St Edward, Blessed Alexandrina and Fatima
Rather a rich day, devotionally speaking, when it is the feast of St Edward the Confessor, also of Blessed Alexandrina da Costa, and the anniversary of the last apparition of Our Lady at Fatima, coupled with the miracle of the sun.
After my own Low Mass, Exposition, Confessions and Benediction in the parish, I set my trusty Hyundai off on the A2 to Aylesford, a lovely location to celebrate further. Today was the Latin Mass Society Pilgrimage to Aylesford. We had Missa Cantata with John Taverner's Kyrie "Leroy", the rest of the Mass being his "Western Wynde". The singers were the group Cantus Magnus, led by Matthew Schellhorn, the LMS representative for Southwark North.
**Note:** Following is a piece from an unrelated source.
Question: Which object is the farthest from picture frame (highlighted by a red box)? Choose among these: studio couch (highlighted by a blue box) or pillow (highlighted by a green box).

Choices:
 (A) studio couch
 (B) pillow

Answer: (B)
For the sermon, I concentrated on St Edward the Confessor, relating his saintly preservation of peace in the realm to the need for spiritual peace today in the face of of sin, the moral corruption of the young, the redefinition of marriage and the increasing encroachment of the state on the rights of the family. The sermon will be posted in due course.
For the talk later in the afternoon, I turned to Blessed Alexandrina da Costa. This was from notes and so will not be published here. (I have had to prepare two sermons, and three talks for Friday to Sunday and have not had time to get them all into publishable form.) I gave a potted life of Blessed Alexandrina: you can find a good summary of her life at the Vatican website, there is more information at Blessed Alexandrina, and Kevin Rowles has written a short life which introduced me to her, and which I warmly recommend.
The lesson which I drew from her life is that God raised up some truly great souls in the early 20th century, in advance of the terrible atrocities that were committed through war, genocide and the killing of millions through atheistic communism. The spiritual devastation of the West after the World Wars should also be seen as a disaster, even within the Church herself.
I did urge people to optimism in England at the present time, with the prospect of many episcopal appointments soon to be made. I suggested that if people really could not bring themselves to be optimistic, they should at least prepare for the possibility that things might get better in a quite brief space of time, and for the challenges that such an improvement would put before us.
Naturally, at the home of the brown scapular, in front of the relic of St Simon Stock who received the brown scapular from our Lady, I finished the day, after Rosary and Benediction, with the enrolment. Actually most of the congregation were already enrolled but I was glad that there was one person so that we could have the prayers from the ritual.